In den USA entwickelt 1 von 10 Ärzten im Laufe seiner medizinischen Laufbahn Probleme i.e. Abhängigkeit von Drogen und/oder Alkohol. Und wie man sieht, schlucken nicht nur die Amerikaner gerne Tabletten, sondern stehen deutsche Ärzte dem in nichts nach.

Dazu befragte man gleich direkt Ärzte, (anonym versteht sich, sonst würde wahrscheinlich keiner den Mund aufmachen), sozusagen etwas von hinten herum, ob diese, um ihrem beruflichen Stress besser Herr werden zu können, Alkohol oder Medikamente zu sich nehmen.

1 von 10, oder 10 von 100, also 10 Prozent bejahten das, ja untermauerten dies sogar, indem sie zugaben, dass dies „stark auf sie zutreffe“. Weitere 20 Prozent – jetzt sind wir schon bei einem Drittel des Berufsstandes angelangt (20% + 10%) – gaben zu, entweder teilweise oder sogar überwiegend zur Flasche oder Pillendose zu greifen, um Druck abzubauen.

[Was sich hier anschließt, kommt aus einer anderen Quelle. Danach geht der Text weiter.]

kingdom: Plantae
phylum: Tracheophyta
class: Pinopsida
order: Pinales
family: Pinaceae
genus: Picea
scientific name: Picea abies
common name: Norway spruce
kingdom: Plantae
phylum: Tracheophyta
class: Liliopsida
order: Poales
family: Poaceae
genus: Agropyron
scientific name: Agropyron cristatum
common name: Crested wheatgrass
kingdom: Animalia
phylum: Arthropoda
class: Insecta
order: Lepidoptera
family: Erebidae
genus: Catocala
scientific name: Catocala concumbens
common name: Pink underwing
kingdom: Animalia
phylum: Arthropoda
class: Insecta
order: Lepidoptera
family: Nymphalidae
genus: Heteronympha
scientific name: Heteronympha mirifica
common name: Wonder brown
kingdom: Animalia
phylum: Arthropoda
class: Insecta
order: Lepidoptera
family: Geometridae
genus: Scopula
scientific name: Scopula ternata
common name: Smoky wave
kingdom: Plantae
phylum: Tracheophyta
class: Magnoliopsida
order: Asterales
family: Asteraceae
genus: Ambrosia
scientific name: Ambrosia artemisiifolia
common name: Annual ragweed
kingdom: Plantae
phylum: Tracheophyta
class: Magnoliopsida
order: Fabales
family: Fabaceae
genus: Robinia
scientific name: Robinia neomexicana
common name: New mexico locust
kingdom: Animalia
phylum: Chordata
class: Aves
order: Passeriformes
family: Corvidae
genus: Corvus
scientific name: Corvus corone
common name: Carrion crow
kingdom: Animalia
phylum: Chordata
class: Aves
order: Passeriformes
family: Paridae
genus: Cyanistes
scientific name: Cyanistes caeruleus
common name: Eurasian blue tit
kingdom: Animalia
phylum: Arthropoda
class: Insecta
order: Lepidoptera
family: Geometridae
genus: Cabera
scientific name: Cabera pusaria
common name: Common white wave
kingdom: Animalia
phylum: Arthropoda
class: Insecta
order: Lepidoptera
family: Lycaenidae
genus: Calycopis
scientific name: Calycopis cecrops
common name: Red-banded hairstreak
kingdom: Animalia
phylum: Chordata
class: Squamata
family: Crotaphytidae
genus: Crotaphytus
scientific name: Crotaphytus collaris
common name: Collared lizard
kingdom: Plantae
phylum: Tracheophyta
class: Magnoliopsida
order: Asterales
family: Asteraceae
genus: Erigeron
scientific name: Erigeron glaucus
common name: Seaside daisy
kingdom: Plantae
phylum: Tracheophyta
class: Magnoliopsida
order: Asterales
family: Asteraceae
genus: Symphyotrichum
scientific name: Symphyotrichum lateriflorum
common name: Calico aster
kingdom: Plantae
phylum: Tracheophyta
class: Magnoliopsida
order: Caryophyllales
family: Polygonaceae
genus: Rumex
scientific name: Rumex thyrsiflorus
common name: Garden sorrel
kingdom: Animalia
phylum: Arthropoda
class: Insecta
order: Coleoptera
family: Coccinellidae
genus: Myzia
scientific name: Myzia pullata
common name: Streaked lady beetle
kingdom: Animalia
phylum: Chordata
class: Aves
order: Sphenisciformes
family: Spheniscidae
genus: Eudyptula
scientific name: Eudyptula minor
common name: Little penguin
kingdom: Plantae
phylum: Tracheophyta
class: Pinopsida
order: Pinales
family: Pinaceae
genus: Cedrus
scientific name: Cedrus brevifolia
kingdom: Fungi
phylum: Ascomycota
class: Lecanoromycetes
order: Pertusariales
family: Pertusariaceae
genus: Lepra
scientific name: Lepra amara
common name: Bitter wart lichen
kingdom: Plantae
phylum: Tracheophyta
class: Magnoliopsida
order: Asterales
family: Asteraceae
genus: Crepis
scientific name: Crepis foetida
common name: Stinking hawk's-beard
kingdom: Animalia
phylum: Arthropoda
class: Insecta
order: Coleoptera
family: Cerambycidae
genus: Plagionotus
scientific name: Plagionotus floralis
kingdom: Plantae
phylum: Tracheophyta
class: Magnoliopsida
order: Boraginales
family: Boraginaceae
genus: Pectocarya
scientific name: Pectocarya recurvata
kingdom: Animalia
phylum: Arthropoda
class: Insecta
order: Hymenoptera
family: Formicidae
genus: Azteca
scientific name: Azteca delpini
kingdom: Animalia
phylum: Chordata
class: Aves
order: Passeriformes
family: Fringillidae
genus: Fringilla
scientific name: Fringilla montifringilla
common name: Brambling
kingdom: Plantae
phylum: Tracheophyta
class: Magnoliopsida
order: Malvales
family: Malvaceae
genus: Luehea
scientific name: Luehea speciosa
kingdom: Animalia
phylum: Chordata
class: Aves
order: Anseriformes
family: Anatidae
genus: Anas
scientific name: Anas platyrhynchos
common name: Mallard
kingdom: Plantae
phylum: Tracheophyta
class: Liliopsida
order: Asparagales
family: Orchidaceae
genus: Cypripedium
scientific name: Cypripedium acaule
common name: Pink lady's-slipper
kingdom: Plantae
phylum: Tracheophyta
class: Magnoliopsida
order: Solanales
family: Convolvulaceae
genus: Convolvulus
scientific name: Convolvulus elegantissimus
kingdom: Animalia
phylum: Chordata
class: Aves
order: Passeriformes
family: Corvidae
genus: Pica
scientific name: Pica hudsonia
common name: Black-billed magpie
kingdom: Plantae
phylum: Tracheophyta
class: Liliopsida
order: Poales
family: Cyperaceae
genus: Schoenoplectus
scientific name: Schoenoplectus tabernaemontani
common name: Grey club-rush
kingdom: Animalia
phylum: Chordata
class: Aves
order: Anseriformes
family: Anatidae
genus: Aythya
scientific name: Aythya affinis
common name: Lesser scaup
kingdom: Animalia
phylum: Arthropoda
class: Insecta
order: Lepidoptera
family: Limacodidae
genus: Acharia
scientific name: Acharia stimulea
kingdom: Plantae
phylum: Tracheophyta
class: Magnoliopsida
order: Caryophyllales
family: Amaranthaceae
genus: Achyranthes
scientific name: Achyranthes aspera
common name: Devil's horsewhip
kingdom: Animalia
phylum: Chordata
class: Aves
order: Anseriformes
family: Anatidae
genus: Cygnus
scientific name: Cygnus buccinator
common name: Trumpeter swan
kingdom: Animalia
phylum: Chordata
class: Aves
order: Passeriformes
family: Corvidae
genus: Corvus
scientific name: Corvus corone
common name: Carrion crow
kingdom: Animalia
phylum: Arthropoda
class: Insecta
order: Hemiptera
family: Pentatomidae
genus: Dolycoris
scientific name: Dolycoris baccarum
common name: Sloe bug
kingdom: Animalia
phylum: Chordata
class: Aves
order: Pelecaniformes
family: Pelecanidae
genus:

Bei ca. 365.000 praktizierenden Ärzten in Deutschland bedeutet das, dass ca. 122.000 Ärzte entweder schon süchtig oder zumindest Grenzgänger sind.

Wenn Sie also selbst zum Arzt oder ins Krankenhaus müssen, stehen Ihre Chancen auf einen „nüchternen“ Arzt zu treffen bei 2:1 oder anders gesagt, Ihr Risiko liegt bei einem Drittel, dass der Mann oder die Frau im weißen Kittel in Wirklichkeit „blau“ oder „auf Droge“ ist.

Wenn Ihr Arzt oder Ihre Ärztin Sie also ersucht, zur nächsten Untersuchung „nüchtern“ zu kommen, sollten Sie ihn oder sie vielleicht angesichts der Daten um das gleiche ersuchen.